The cramped, musty space near Miami’s downtown thrived for decades as a gambling den frequented by Al Capone, as well as a strip club and legendary blues bar.

But the iconic bar will pour its final drink on Saturday, marking the end of an era in gentrified Miami where traffic-clogged roads are increasingly shaded by new office towers and high-rise condominiums.

“It’s a shame,” said Steven Simmons, 45, the owner of a downtown Miami store who’s been a regular for 22 years. “The city is losing its identity.”

No one, not even its owners, knows precisely when the bar was built. “When we lifted up the floors we saw the foundation was trees with bark still on them,” said Patrick Gleber, 55, who purchased the bar with partners for $200,000 in 1982.
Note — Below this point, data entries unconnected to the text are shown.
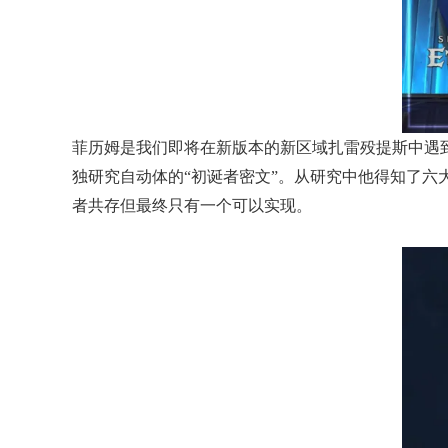
菲历姆是我们即将在新版本的新区域扎雷殁提斯中遇
独研究自动体的“初诞者密文”。从研究中他得知了六
者共存但最终只有一个可以实现。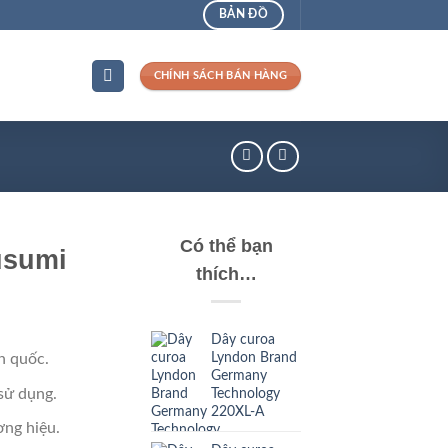
BẢN ĐỒ
CHÍNH SÁCH BÁN HÀNG
Có thể bạn
usumi
thích…
Dây curoa
Lyndon Brand
n quốc.
Germany
sử dụng.
Technology
220XL-A
ng hiệu.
Sometime in the 1920s it obtained what is thought to be the area’s oldest liquor license, said Paul George, a historian and professor at Miami Dade College.

During World War Two it became a gay bar and was shut down by the Navy for “lewd and lascivious behavior,” George said. It reopened in 1948 and until the 1970s was named Chanticleer after a character in Geoffrey Chaucer’s “The Canterbury Tales.”

“The people then were old, white, Sunday afternoon drunk types,” George said.

Gleber and his partners named it Tobacco Road after a popular 1960 song. Months earlier it had been raided by police on suspicion of being a drug den and was named one of Miami’s 10 worst bars.

“One night there was a guy crawling on the sidewalk out front with a butcher knife in his back,” Gleber said.

The new owners won customers by serving juicy burgers and spicy chicken wings that even in its final days attracted lunchtime and happy hour crowds.

A velvet-walled, dimly lit upstairs room became one of the city’s most talked about music venues after they brought in the popular Fat Chance Blues Band.

“What made Tobacco Road great was its casualness, the people from all walks of life who let their hair down, relax, and drank side by side,” said Mark Weiser, Tobacco Road’s longtime talent coordinator.

The beginning of the end came in 2012, when Colombian auto executive Carlos Mattos purchased the bar and a group of adjoining businesses for $12.5 million, according to Miami-Dade County property records.

The bar sits near Brickell City Center, a billion-dollar mixed-use complex being developed by Hong Kong-based Swire Properties. Mattos gave the bar and nearby tenants a three-year lease to wind down their businesses.

While Gleber and his partners have already cashed out, including licensing the name to Norwegian Cruise Line for a kitschy reproduction at sea, manager Joel Riviera and bar staff have launched a crowdfunding campaign seeking $50,000 in hopes of moving the bar down the street.